◆ DESCRIPTION OF THE TASK:
For the listing below, return the line containing "(semi-automatic segmentation, software-assisted", the line containing "- L5 vertebra: bounding", and all lines in between, exactly as written and nothing else.

◆ INPUT FOR THIS TASK:
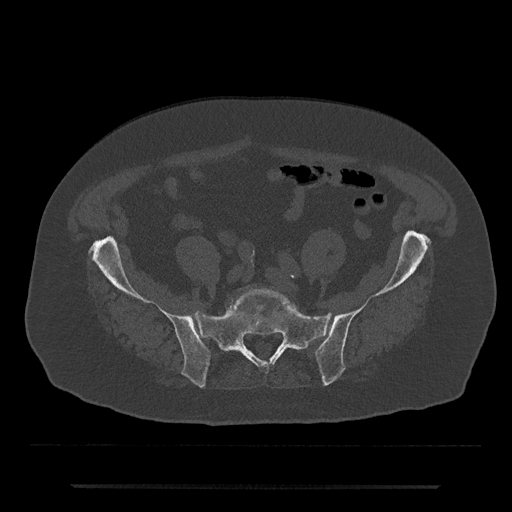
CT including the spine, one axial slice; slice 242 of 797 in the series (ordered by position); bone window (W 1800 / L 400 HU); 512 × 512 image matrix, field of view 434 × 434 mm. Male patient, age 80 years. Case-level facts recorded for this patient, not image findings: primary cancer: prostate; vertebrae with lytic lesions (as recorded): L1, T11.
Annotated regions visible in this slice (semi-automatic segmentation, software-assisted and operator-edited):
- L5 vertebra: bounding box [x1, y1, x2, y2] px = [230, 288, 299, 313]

* * *

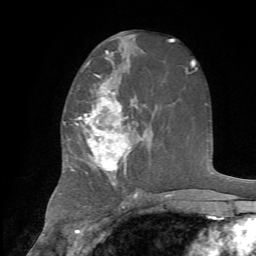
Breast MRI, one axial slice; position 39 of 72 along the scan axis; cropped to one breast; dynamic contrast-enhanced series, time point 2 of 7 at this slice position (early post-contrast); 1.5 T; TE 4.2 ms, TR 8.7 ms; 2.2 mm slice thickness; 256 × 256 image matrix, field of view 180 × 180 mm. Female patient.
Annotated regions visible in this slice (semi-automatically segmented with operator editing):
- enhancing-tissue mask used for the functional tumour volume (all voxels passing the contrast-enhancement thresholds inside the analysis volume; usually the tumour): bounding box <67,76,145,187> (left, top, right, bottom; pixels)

◆ RESULT OF THIS TASK:
Annotated regions visible in this slice (semi-automatic segmentation, software-assisted and operator-edited):
- L5 vertebra: bounding box [x1, y1, x2, y2] px = [230, 288, 299, 313]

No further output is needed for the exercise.